WHAT IS NEEDED: Copy every line of the entries below word for word, leaving out the pictures.

----- EXCERPTED DATA

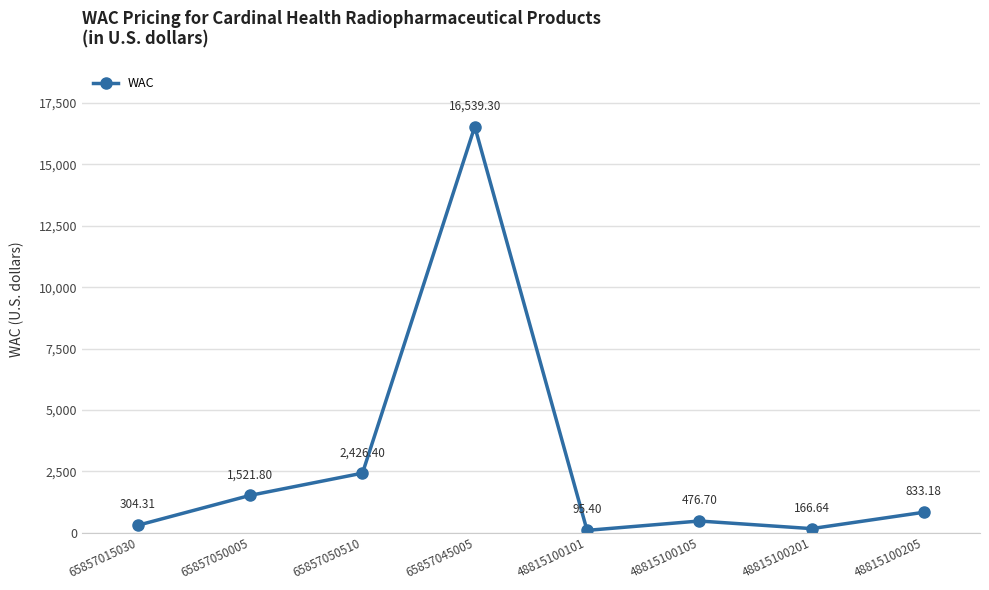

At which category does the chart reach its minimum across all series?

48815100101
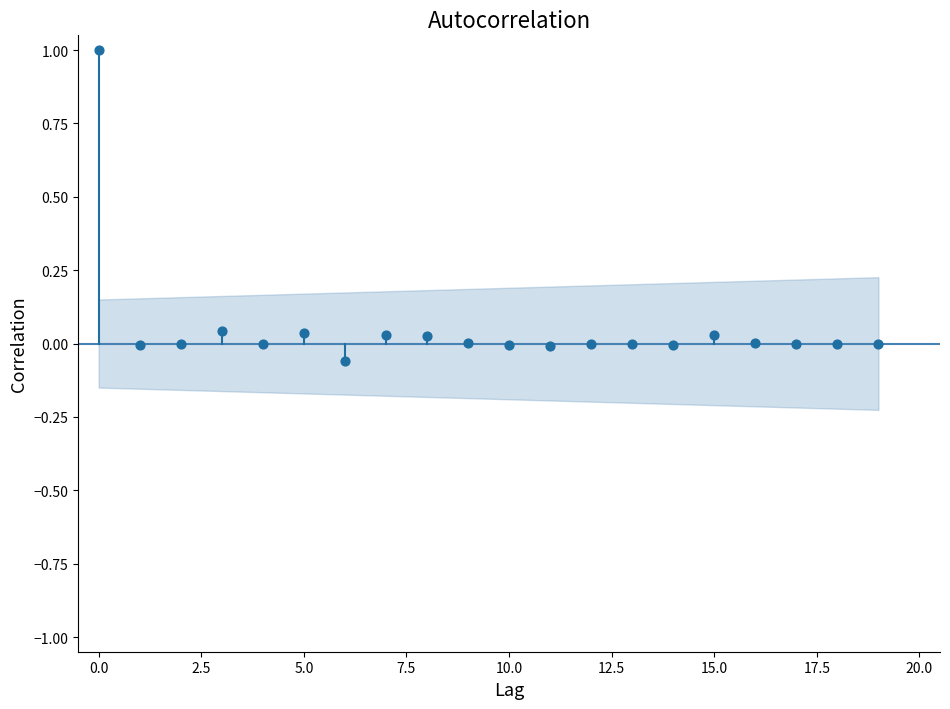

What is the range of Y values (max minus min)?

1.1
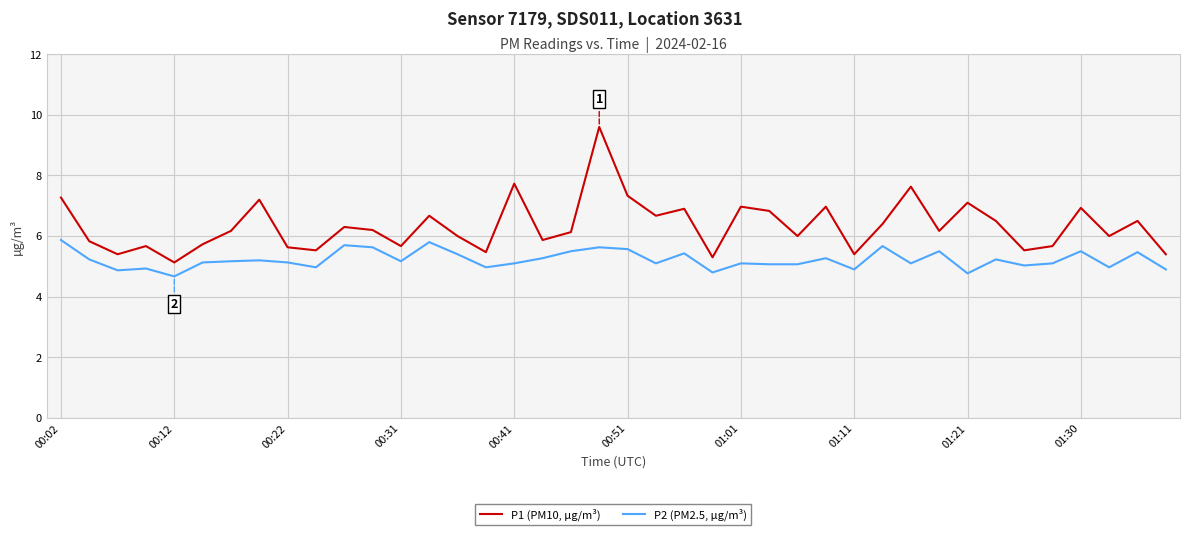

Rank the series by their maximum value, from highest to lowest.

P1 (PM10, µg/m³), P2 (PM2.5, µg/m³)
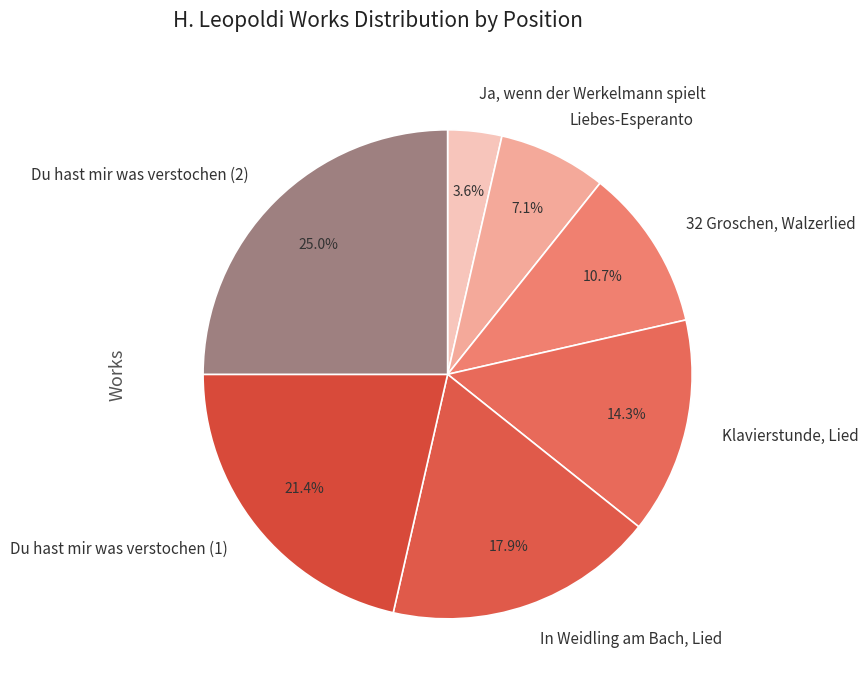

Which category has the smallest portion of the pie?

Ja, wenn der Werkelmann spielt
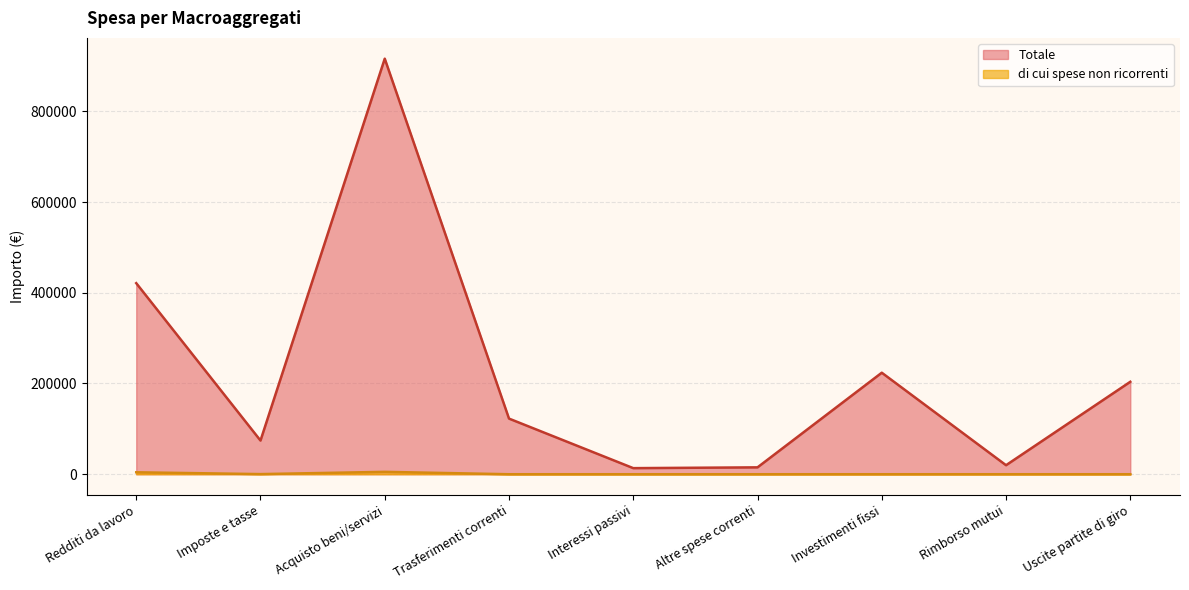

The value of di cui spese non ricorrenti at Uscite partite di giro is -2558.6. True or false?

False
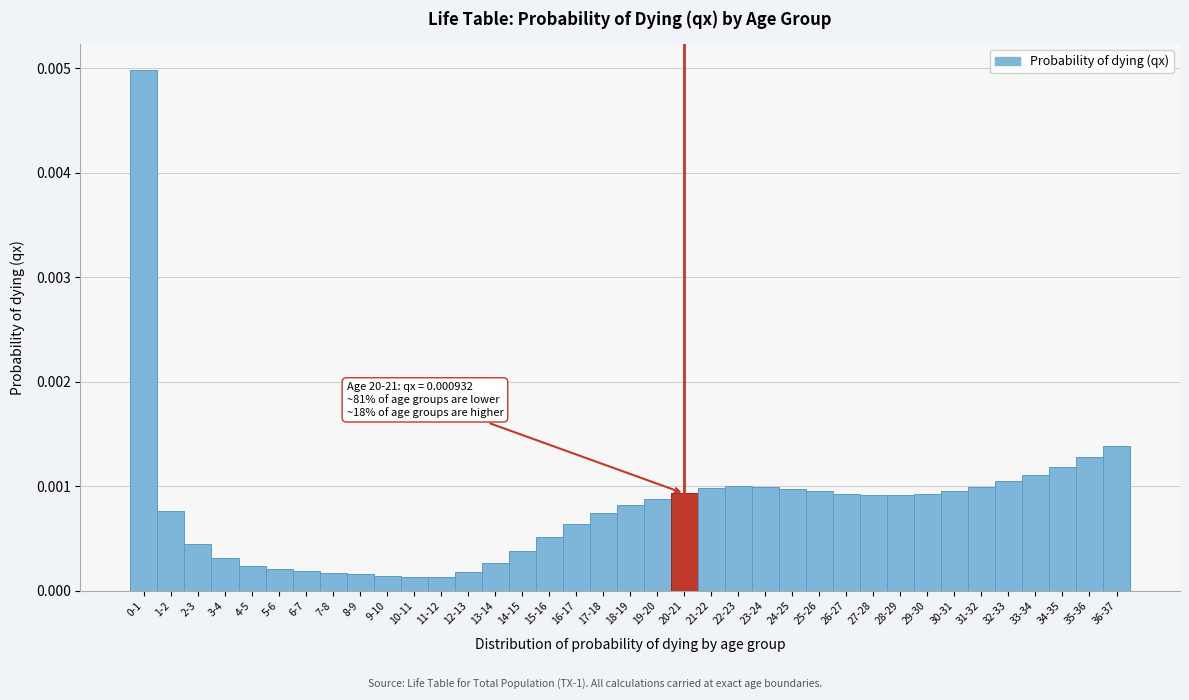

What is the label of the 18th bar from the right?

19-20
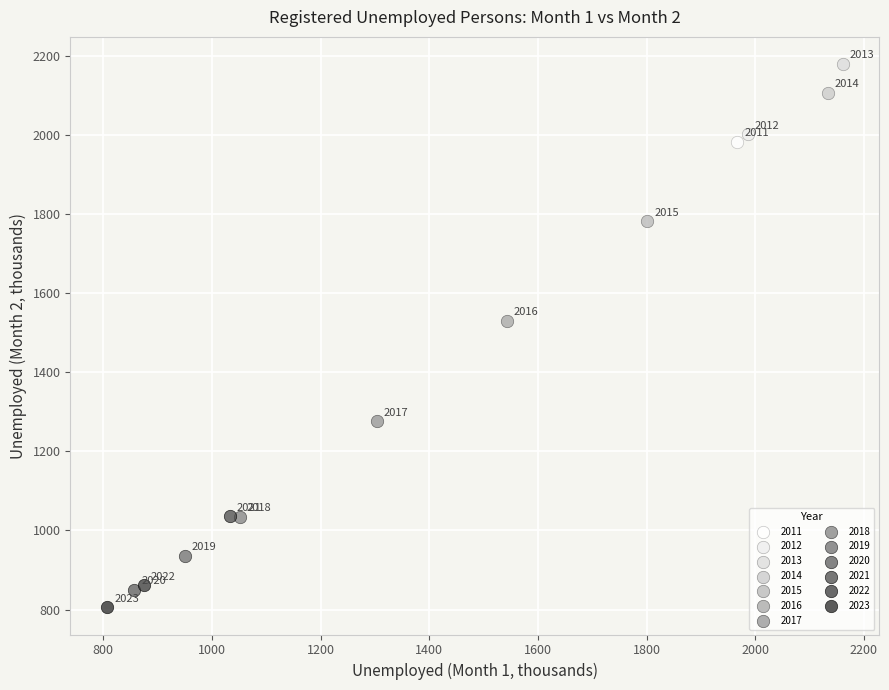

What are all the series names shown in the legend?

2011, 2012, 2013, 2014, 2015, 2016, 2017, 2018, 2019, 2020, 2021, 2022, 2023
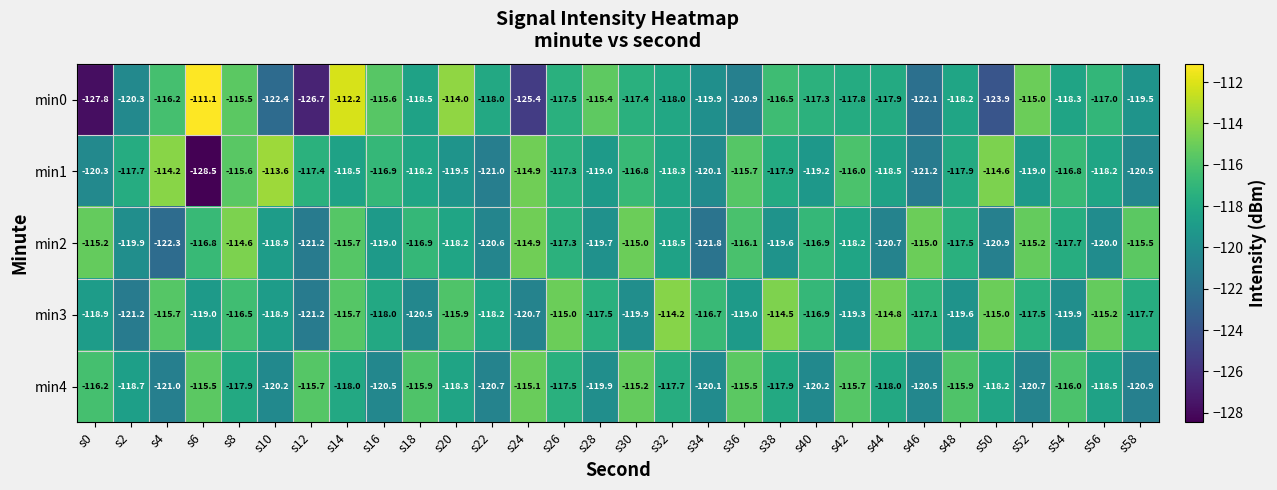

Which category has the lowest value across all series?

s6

----------

EXERCISE SOLUTION:
At which category does the chart reach its minimum across all series?

48815100101

What is the range of Y values (max minus min)?

1.1

Rank the series by their maximum value, from highest to lowest.

P1 (PM10, µg/m³), P2 (PM2.5, µg/m³)

Which category has the smallest portion of the pie?

Ja, wenn der Werkelmann spielt

The value of di cui spese non ricorrenti at Uscite partite di giro is -2558.6. True or false?

False

What is the label of the 18th bar from the right?

19-20

What are all the series names shown in the legend?

2011, 2012, 2013, 2014, 2015, 2016, 2017, 2018, 2019, 2020, 2021, 2022, 2023

Which category has the lowest value across all series?

s6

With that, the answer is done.